» DATASET RECORDS:
....
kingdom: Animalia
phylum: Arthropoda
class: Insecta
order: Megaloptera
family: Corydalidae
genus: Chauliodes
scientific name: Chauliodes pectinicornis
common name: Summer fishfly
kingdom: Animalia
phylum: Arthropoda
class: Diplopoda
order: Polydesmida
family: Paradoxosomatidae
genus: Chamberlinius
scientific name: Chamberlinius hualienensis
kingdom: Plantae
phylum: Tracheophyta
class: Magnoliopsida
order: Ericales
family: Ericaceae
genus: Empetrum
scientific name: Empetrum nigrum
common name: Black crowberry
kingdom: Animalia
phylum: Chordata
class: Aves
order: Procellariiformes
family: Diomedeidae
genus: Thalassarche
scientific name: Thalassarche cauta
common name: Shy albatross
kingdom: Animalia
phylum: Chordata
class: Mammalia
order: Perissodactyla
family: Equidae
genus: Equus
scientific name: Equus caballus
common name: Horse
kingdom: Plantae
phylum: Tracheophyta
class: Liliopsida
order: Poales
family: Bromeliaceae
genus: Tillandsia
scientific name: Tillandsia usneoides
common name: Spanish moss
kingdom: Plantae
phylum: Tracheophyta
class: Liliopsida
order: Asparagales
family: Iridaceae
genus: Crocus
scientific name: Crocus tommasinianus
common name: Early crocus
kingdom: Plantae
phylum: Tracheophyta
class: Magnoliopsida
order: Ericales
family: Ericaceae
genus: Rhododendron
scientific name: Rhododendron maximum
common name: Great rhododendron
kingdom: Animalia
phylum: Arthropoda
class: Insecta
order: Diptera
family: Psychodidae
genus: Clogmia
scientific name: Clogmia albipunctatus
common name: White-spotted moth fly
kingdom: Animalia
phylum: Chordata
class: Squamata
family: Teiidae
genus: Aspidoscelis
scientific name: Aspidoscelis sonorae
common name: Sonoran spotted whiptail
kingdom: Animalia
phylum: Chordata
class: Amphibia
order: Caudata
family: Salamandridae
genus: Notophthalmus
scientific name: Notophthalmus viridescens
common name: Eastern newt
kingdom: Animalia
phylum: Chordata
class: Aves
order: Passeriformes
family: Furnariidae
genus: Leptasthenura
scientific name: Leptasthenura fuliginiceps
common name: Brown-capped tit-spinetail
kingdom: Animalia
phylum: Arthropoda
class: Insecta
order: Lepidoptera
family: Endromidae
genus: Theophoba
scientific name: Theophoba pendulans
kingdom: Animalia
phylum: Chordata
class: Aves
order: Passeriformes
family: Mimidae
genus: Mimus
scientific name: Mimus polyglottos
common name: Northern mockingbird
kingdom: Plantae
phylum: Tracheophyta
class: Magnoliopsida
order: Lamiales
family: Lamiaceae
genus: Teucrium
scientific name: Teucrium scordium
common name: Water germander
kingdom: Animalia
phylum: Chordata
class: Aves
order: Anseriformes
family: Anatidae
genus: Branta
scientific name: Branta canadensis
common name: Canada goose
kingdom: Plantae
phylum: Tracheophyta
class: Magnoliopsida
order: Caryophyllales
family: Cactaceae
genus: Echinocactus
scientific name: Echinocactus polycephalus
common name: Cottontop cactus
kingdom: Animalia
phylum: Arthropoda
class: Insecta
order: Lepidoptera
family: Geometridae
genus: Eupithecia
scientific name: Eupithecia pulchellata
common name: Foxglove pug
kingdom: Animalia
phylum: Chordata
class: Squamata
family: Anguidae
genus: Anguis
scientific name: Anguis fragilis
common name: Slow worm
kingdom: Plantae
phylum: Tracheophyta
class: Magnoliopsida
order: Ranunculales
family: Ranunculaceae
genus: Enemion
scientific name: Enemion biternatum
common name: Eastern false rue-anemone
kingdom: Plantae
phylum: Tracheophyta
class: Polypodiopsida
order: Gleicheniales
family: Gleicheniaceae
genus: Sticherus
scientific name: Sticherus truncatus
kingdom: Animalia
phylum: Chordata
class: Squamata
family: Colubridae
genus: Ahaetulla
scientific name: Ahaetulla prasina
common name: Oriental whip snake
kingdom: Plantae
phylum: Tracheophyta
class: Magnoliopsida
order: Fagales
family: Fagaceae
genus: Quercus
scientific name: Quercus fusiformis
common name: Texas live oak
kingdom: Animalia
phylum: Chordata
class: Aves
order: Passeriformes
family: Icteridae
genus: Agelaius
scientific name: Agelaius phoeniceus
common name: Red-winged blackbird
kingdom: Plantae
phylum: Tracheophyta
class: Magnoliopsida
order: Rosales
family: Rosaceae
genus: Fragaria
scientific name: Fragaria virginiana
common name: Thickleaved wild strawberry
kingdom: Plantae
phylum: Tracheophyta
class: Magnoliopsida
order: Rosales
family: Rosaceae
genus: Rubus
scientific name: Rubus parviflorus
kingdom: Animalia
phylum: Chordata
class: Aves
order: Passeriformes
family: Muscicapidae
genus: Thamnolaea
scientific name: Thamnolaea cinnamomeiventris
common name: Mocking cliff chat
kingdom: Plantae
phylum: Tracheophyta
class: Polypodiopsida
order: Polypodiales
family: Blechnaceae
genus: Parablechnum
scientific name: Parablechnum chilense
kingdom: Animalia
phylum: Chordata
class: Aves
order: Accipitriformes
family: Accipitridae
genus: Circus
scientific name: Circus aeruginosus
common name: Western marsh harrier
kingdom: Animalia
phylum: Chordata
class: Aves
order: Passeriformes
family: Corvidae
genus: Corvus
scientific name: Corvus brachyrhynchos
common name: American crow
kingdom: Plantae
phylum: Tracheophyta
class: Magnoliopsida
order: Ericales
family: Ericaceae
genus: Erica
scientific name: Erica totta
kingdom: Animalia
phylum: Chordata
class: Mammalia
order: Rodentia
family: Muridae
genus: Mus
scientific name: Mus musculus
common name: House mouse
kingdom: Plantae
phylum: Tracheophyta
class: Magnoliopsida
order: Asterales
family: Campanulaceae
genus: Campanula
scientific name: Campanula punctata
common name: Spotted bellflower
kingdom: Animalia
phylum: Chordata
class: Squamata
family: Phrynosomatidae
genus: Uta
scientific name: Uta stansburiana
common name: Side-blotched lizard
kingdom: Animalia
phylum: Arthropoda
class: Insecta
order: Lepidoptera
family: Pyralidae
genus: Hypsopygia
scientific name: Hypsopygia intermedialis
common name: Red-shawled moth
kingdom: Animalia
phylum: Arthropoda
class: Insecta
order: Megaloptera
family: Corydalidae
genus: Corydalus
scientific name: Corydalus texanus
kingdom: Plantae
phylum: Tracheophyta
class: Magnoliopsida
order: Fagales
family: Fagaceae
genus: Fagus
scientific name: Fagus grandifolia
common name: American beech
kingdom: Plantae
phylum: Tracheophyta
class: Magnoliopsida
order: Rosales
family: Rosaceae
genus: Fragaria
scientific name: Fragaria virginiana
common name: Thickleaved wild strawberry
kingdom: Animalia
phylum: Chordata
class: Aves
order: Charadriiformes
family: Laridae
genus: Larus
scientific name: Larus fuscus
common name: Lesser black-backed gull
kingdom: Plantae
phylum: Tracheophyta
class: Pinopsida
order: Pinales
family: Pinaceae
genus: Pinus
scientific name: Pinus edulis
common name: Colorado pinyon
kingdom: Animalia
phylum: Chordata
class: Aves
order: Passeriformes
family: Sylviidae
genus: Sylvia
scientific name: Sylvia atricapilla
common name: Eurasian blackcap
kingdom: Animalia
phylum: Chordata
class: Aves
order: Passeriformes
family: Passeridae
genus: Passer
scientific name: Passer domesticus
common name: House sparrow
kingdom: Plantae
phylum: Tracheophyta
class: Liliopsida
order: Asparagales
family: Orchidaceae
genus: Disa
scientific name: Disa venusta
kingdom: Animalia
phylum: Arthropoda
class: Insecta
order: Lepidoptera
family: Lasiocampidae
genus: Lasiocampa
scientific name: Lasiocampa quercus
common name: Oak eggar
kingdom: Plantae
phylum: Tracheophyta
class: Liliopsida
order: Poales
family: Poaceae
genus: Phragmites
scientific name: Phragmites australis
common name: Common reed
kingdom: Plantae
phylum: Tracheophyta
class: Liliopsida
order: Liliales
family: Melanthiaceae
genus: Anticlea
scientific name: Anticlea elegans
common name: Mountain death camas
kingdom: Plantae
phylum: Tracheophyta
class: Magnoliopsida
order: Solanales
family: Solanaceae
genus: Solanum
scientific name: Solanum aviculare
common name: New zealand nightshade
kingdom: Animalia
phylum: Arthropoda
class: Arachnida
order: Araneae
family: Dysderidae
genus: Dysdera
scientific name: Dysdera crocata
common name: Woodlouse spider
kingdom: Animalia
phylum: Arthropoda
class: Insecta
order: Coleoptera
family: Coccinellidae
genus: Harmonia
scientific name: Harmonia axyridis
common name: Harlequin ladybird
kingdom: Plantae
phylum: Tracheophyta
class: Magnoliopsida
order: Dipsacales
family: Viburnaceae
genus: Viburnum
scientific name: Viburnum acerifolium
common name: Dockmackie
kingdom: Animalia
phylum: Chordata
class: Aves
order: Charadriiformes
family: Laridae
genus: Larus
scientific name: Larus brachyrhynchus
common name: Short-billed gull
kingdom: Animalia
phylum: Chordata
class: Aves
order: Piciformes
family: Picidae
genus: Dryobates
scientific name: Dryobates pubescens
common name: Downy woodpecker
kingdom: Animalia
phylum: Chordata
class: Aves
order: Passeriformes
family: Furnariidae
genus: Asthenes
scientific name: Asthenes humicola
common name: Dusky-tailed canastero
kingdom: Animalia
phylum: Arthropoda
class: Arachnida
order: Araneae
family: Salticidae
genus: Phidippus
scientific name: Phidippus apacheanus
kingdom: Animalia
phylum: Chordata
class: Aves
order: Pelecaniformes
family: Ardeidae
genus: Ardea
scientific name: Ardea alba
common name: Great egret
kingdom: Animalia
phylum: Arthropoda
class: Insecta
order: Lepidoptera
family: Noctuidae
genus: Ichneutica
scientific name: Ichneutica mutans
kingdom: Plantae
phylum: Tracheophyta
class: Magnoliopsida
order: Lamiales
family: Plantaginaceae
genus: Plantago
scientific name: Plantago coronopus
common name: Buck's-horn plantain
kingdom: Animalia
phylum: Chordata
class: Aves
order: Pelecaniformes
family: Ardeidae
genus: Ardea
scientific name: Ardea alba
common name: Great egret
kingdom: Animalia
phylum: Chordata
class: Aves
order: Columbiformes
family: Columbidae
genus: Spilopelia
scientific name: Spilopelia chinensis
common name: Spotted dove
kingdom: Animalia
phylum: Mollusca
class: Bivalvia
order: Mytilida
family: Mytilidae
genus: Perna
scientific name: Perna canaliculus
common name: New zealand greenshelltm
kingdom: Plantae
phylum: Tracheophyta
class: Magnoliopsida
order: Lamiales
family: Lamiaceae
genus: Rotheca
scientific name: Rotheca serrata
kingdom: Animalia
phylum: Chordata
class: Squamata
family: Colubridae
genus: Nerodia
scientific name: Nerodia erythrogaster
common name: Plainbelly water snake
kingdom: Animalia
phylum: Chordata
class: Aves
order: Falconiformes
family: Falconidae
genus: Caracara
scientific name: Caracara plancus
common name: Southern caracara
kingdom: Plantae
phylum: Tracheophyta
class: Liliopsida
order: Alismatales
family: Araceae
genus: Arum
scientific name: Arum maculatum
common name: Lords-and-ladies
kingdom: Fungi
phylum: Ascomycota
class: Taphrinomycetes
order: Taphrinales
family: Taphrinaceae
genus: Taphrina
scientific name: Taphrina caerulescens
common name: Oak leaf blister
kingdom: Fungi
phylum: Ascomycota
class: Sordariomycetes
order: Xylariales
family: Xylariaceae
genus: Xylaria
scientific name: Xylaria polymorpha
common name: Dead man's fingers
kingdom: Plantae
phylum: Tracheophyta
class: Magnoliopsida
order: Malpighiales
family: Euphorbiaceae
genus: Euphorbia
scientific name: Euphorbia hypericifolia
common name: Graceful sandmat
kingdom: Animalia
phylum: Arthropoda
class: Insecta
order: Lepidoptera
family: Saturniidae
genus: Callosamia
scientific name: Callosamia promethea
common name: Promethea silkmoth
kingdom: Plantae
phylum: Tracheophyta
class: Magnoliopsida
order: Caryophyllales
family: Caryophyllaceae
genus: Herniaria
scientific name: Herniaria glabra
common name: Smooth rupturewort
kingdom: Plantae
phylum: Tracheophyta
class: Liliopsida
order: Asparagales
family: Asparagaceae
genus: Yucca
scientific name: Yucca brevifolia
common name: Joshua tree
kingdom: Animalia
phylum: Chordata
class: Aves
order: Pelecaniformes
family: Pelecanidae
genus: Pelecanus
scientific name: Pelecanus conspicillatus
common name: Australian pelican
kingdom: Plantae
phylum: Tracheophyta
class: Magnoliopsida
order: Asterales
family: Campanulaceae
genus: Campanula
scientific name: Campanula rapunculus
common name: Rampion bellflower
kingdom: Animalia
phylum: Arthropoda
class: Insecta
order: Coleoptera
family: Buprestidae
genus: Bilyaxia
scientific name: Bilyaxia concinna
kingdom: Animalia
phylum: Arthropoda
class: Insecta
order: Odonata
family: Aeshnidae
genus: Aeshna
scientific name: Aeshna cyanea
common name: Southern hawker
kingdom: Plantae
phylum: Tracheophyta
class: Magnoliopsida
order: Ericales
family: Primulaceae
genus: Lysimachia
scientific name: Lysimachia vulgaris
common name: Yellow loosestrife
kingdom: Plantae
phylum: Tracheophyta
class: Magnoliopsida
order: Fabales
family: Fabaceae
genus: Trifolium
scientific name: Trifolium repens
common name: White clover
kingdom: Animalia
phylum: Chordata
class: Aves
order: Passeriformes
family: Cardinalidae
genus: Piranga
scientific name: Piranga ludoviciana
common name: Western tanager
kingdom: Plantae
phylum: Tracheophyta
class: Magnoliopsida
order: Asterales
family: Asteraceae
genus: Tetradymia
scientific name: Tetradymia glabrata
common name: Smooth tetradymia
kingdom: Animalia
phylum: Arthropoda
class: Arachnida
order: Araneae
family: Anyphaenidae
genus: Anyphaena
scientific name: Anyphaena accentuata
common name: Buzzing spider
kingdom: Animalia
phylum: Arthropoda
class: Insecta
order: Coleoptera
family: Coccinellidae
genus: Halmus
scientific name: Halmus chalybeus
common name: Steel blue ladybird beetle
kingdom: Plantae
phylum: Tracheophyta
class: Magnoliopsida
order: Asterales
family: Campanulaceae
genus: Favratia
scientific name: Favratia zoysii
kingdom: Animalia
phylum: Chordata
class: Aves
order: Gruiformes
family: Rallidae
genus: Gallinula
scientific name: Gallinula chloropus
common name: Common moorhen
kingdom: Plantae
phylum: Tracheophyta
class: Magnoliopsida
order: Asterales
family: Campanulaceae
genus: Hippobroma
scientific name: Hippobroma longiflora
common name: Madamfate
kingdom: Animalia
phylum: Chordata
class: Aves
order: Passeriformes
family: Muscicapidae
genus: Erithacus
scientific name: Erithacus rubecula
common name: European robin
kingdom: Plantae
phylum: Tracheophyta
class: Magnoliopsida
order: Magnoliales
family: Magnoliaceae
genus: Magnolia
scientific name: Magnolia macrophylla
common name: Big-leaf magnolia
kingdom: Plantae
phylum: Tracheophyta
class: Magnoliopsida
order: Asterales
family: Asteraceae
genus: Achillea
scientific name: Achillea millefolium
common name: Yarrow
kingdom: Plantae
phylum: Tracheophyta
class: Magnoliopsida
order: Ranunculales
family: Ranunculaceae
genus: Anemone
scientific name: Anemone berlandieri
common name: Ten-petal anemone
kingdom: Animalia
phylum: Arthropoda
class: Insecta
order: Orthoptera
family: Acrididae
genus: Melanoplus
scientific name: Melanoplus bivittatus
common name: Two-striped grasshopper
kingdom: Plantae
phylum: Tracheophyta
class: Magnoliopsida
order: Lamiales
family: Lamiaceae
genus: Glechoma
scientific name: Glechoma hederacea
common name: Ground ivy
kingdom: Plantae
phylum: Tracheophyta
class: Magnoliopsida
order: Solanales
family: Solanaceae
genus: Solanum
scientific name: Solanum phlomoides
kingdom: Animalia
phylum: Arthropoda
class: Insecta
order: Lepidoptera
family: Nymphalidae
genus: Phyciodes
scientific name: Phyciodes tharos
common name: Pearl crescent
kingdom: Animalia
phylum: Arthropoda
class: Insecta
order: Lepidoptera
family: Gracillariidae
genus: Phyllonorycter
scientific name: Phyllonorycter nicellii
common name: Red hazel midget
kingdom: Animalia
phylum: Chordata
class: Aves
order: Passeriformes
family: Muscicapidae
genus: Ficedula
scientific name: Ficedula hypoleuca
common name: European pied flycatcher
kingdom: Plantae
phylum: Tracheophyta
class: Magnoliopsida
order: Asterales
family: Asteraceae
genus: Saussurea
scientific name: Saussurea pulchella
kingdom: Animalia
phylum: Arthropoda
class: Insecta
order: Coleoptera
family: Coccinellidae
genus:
....
» TASK BRIEF: Render everything from the start of the rows down to the line containing "genus: Aspidoscelis", inclusive, as a JSON list of strings with one string per line and blank lines omitted.

» PROBLEM SOLUTION:
[
  "kingdom: Animalia",
  "phylum: Arthropoda",
  "class: Insecta",
  "order: Megaloptera",
  "family: Corydalidae",
  "genus: Chauliodes",
  "scientific name: Chauliodes pectinicornis",
  "common name: Summer fishfly",
  "kingdom: Animalia",
  "phylum: Arthropoda",
  "class: Diplopoda",
  "order: Polydesmida",
  "family: Paradoxosomatidae",
  "genus: Chamberlinius",
  "scientific name: Chamberlinius hualienensis",
  "kingdom: Plantae",
  "phylum: Tracheophyta",
  "class: Magnoliopsida",
  "order: Ericales",
  "family: Ericaceae",
  "genus: Empetrum",
  "scientific name: Empetrum nigrum",
  "common name: Black crowberry",
  "kingdom: Animalia",
  "phylum: Chordata",
  "class: Aves",
  "order: Procellariiformes",
  "family: Diomedeidae",
  "genus: Thalassarche",
  "scientific name: Thalassarche cauta",
  "common name: Shy albatross",
  "kingdom: Animalia",
  "phylum: Chordata",
  "class: Mammalia",
  "order: Perissodactyla",
  "family: Equidae",
  "genus: Equus",
  "scientific name: Equus caballus",
  "common name: Horse",
  "kingdom: Plantae",
  "phylum: Tracheophyta",
  "class: Liliopsida",
  "order: Poales",
  "family: Bromeliaceae",
  "genus: Tillandsia",
  "scientific name: Tillandsia usneoides",
  "common name: Spanish moss",
  "kingdom: Plantae",
  "phylum: Tracheophyta",
  "class: Liliopsida",
  "order: Asparagales",
  "family: Iridaceae",
  "genus: Crocus",
  "scientific name: Crocus tommasinianus",
  "common name: Early crocus",
  "kingdom: Plantae",
  "phylum: Tracheophyta",
  "class: Magnoliopsida",
  "order: Ericales",
  "family: Ericaceae",
  "genus: Rhododendron",
  "scientific name: Rhododendron maximum",
  "common name: Great rhododendron",
  "kingdom: Animalia",
  "phylum: Arthropoda",
  "class: Insecta",
  "order: Diptera",
  "family: Psychodidae",
  "genus: Clogmia",
  "scientific name: Clogmia albipunctatus",
  "common name: White-spotted moth fly",
  "kingdom: Animalia",
  "phylum: Chordata",
  "class: Squamata",
  "family: Teiidae",
  "genus: Aspidoscelis"
]